==== 文書の抜粋

それとは別に、もしかしたら『桐島〜』には、作品が持つエモーショナルな部分が、漫才の持つ熱に呼応する部分があるのかもしれない。

「ステルツァー(大佐)!」「ハクソーリッジかっ!」「伝わらないですよね、どうもありがとうございます」とメル・ギブソン監督の知る人ぞ知る戦争映画で締め、静まり返る観客を前に何食わぬ顔で佇む”宿命”という名のコンビの勇姿は、『桐島部活やめるってよ』における映画部の面々と重なって結構アツかった。

ちなみに今回のM-1グランプリ2020で個人的に一番面白かったのはGAGさんです。

PROFILE

大島依提亜(おおしま・いであ)

========
==== 記録データ

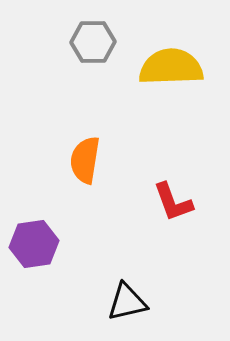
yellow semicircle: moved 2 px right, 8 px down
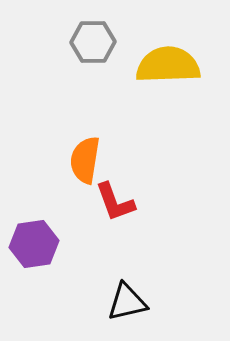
yellow semicircle: moved 3 px left, 2 px up
red L-shape: moved 58 px left
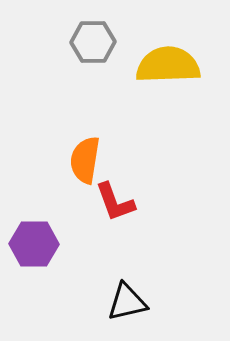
purple hexagon: rotated 9 degrees clockwise
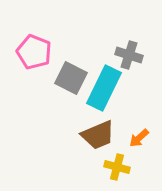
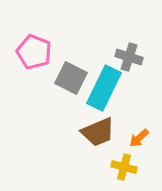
gray cross: moved 2 px down
brown trapezoid: moved 3 px up
yellow cross: moved 7 px right
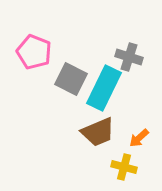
gray square: moved 1 px down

========

必須タスク -
- a) M-1グランプリ2020についての文章で、筆者が個人的に一番面白かったと述べているのは誰ですか。
- b) M-1グランプリ2020についての文章を、止まったところから書き継いでください。
記録は別の出典から取ったものです。

タスク別の結果 -
- a) GAGです。

- b)
グラフィックデザイナー・アートディレクター

栃木県出身、東京造形大学卒業。映画まわりのグラフィックを中心に、展覧会広報物や書籍などのデザインを生業としている。主な仕事に、映画は『パターソン』『ミッドサマー』『旅のおわり、世界のはじまり』、展覧会は「谷川俊太郎展」「ムーミン展」、書籍は「鳥たち/吉本ばなな」「小箱/小川洋子」がある。

INFORMATION

今月の2本

『ベンジャミン・バトン 数奇な人生』(2008)
監督:デヴィッド・フィンチャー
出演:ブラッド・ピット、ケイト・ブランシェット他

『桐島、部活やめるってよ』(2012)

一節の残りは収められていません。